I’ve made mention a few times that my PC has not been in the best of health. I’ve had a range of issues with SL and other applications which have been steadily increasing over the last couple of months and which finally pushed me into taking the plunge and getting a new machine after finding a rather spiffy-looking UK on-line supplier.
Even so, I confess I dithered over actually buying a machine – so much so that between first finding the box I wanted and actually placing an order, the price went up (a whole £12.00! Eeep!). Part of the dithering was because I really didn’t want to get a new computer purely for SL (which was having the greatest number of issues with the old machine); part of it was also because if I was going to get one, I wanted to make sure I got the right balance of performance / price / degree of “future-proofing” (if such a thing exists in computing) without spending silly money. This latter point also involved me in going out and doing a fair bit of reading to make sure my choices were reasonably well-informed.
Given the budget I’d set, and the fact I really don’t play games on the computer (Patterns and backgammon is about as far as it goes for me), I wasn’t looking to go all bleeding-edge ultra-high spec.
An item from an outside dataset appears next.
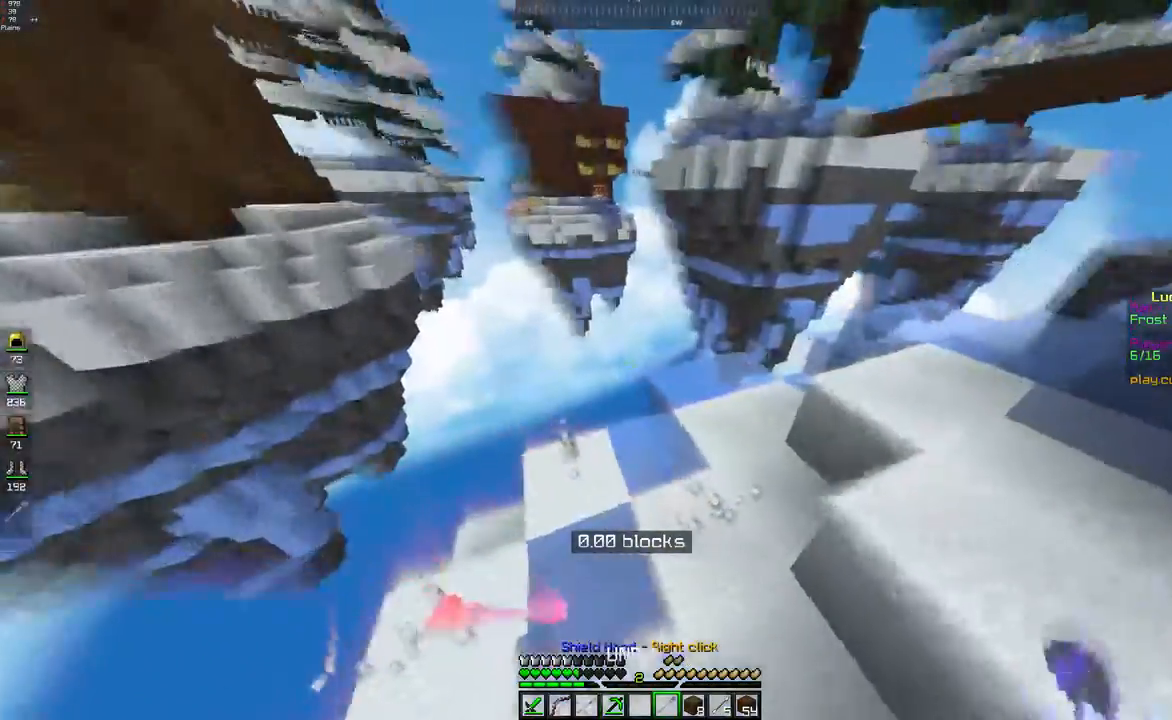
{"keys": ["w"], "mouse": [], "events": [[33, "w", "up"], [83, "a", "up"], [450, "w", "down"]]}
In the end I opted for a what I think is a really nice set-up – particularly when compared to my old beast (A Q6600 2.4 GHz CPU locked to a 4 GB (max) motherboard with 3GB installed, Windows 7 32-bit, and a 1 GB Ge9800 GT).
The new machine is built around an i5 3570K on an Asus P8Z77-V LX motherboard (which was recommended to me), and with a 2GB GTX660 GPU (the new spec is in the column on the right). I wasn’t actually sure what kind of performance boost this might give to my SL experience, and the pessimist in me kept saying, “not a lot”. If I’m honest, I was half-expecting it to perhaps double frame rates in ALM + shadows on compared to the old machine (so getting into the high 20s / low 30s at ground level).
Was I ever wrong on that.
While my tests have so far been limited to a handful of regions split between mainland and private islands, I’m still bowled over. My average fps with ALM + shadows and 2-3 other avatars in the same region hass been somewhere between 60-70. Disable shadows, but keep ALM on, and fps tends to jump to between 110-120 fps. I’ll be interested to see how it performs at the Simulator User Group meeting…
What’s more I can take snaps at a resolution of 3500 pixels across without issue (and possibly higher – I have yet to check, not that I need to go massively high). Compared with the fact that the old machine had reached a point where it wouldn’t keep ALM on with the snapshot floater open when saving to disk (reducing me to screen caps), I’ve had a fair few jaw-drops in the last few hours!
I’m not entirely sure what this means for my in-world times, but just being able to walk around SL and know I once again have all the viewer’s bells and whistles available, and to be able to turn them on and not immediately see textures being discarded due to lack-of-memory, or have ALM getting thumped by the snapshot floater or end up crashing after the 4th or 5th snapshot when I can actually use the floater & have shadows available… Well, it’s a revelation.
Suffice it to say I think my SL hiking boots are going to get a lot more use!